§ **WHAT IS EXPECTED**
Write out the entries, please, from the line containing "right front paw: (240, 362)" through their final line, exactly and with nothing else.

§ **DATA TO PROCESS**
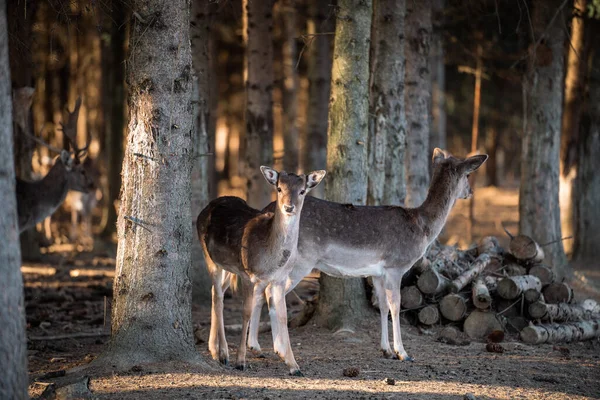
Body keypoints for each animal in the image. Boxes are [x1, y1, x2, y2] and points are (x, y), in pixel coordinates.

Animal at [197, 166, 326, 376]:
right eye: (279, 188)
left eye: (302, 191)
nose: (289, 207)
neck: (271, 259)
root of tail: (208, 206)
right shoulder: (248, 275)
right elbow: (246, 312)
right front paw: (240, 362)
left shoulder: (279, 280)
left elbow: (282, 315)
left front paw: (294, 366)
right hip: (209, 257)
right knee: (218, 296)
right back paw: (222, 354)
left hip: (229, 266)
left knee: (217, 291)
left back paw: (214, 349)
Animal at [244, 148, 488, 364]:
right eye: (467, 175)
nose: (471, 192)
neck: (422, 228)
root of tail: (262, 212)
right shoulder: (395, 266)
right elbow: (396, 306)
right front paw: (403, 353)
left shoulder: (377, 273)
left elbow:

§ **RESPONSE TO THIS TASK**
right front paw: (240, 362)
left shoulder: (279, 280)
left elbow: (282, 315)
left front paw: (294, 366)
right hip: (209, 257)
right knee: (218, 296)
right back paw: (222, 354)
left hip: (229, 266)
left knee: (217, 291)
left back paw: (214, 349)
Animal at [244, 148, 488, 364]:
right eye: (467, 175)
nose: (471, 192)
neck: (422, 228)
root of tail: (262, 212)
right shoulder: (395, 266)
right elbow: (396, 306)
right front paw: (403, 353)
left shoulder: (377, 273)
left elbow:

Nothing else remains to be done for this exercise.